Thankfully, we have ways to protect immunocompromised groups and fight back against the emergence of new variants. In the absence of widespread masking, access to the most effective masks, namely N-95 respirators, will be increasingly important for the “one-way” protection of immune suppressed individuals. So will other non-pharmacologic interventions, such as quality indoor ventilation, rapid antigen testing of close contacts, and maintaining options to physically distance in school and work environments. Fourth doses of vaccines and increased use of long-acting antibody therapy may add additional layers of protection. And for people who do get infected, following personalized, test-based criteria for discontinuing isolation precautions can help them avoid passing any potential new variants onto others.
However, patients with cancer, transplants, and autoimmune diseases aren’t the only immunocompromised patients.
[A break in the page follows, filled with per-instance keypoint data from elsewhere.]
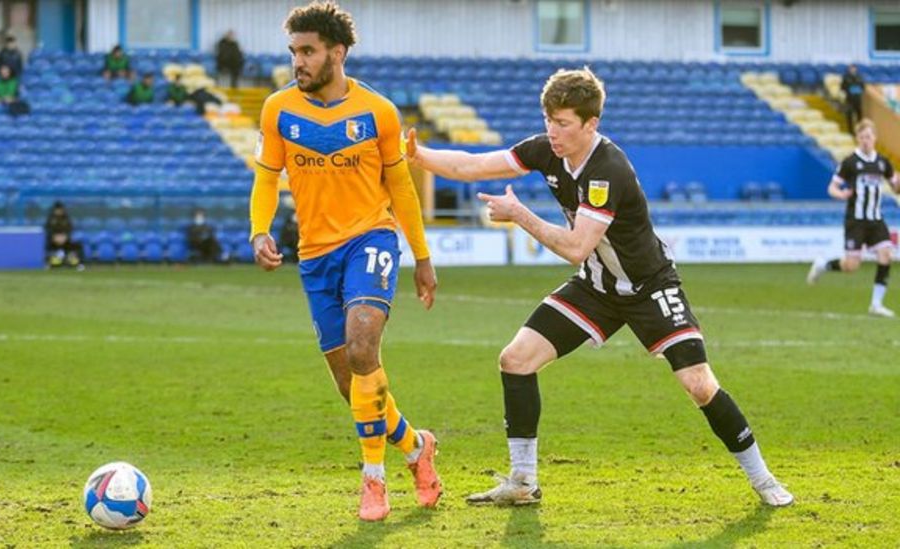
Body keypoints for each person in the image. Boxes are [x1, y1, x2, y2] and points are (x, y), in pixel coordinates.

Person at [407, 67, 794, 508]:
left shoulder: (606, 168)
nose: (552, 132)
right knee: (516, 359)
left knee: (699, 385)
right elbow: (475, 165)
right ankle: (522, 482)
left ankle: (763, 480)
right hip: (597, 288)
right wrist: (420, 157)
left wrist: (520, 215)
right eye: (549, 120)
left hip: (650, 287)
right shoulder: (546, 149)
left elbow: (575, 247)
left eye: (563, 123)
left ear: (591, 124)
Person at [250, 1, 441, 521]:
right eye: (294, 52)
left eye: (308, 51)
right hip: (314, 256)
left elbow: (400, 188)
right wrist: (260, 231)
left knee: (363, 347)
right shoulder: (278, 109)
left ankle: (373, 479)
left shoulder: (377, 111)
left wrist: (422, 257)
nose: (299, 62)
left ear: (337, 52)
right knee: (350, 380)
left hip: (370, 240)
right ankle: (417, 449)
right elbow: (267, 177)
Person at [807, 119, 899, 316]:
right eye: (863, 137)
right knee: (851, 266)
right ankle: (823, 265)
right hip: (855, 220)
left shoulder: (883, 163)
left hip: (875, 220)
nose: (866, 140)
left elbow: (895, 185)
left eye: (870, 136)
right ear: (857, 139)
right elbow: (831, 187)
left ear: (875, 138)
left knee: (886, 255)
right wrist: (841, 194)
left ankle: (876, 304)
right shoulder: (850, 163)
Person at [44, 201, 84, 269]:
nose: (59, 211)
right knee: (47, 246)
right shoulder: (50, 219)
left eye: (60, 209)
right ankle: (50, 263)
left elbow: (70, 229)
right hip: (53, 241)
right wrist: (54, 237)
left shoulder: (66, 218)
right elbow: (47, 229)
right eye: (57, 209)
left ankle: (78, 263)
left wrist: (65, 237)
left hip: (65, 241)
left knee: (78, 246)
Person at [841, 64, 865, 134]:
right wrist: (849, 89)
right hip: (849, 99)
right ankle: (850, 131)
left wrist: (858, 89)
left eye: (854, 68)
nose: (853, 69)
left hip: (858, 99)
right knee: (849, 116)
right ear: (849, 69)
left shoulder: (860, 77)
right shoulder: (845, 77)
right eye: (851, 68)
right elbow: (842, 87)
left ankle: (860, 131)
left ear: (856, 69)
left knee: (859, 116)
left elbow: (863, 87)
Worldwide, 38 million people are estimated to be living with HIV. Although treatment efforts have made tremendous progress, only three out of four patients were on antiretroviral treatment as of 2020, according to UNAIDS, and two thirds of patients have fully suppressed the virus.
But the case report also revealed a key to preventing the emergence of new variants in patients with HIV: After the patient started antiretroviral therapy, her HIV viral load plummeted to nearly undetectable levels and, soon after, she also cleared her SARS-CoV-2 infection. The result suggests that the public health strategy of “treatment as prevention” — treating HIV to also block transmission via viral load suppression — may be doubly important for HIV patients during the pandemic as it can reduce the harm from two viruses instead of one.
The strategies for minimizing the risk of COVID-19 variant creation among patients with uncontrolled HIV/AIDS look much different than they do for transplant recipients, cancer patients, and people with autoimmune disorders. Unlike the other groups, whose lives depend on maintaining their immunosuppression, patients with uncontrolled HIV/AIDS can reverse their immunosuppression, usually by just taking one pill once a day. The challenge for patients with uncontrolled HIV/AIDS is that many of them are disconnected from the health care system. This means public health efforts must focus not just on medical innovation but on providing social support to address the multitude of maladies that disproportionately affect people with uncontrolled HIV/AIDS — a combination of poverty, stigma, substance use, housing instability, and mental illness.
As a physician who has cared for patients with COVID-19 in the clinic, hospital, and ICU, I understand all too well the acute threat that COVID-19 poses to immunocompromised patients. And I also understand that the accumulating evidence is clear: If we care about reducing the risk of the next deadly SARS-CoV-2 variant, it is imperative that we do all we can to protect the immunocompromised. By doing what we can to save them, we just might also spare the world.
Michael Rose is a senior resident physician specializing in internal medicine and pediatrics at Johns Hopkins University School of Medicine and has a degree in public health policy from the Harvard T.H. Chan School of Public Health.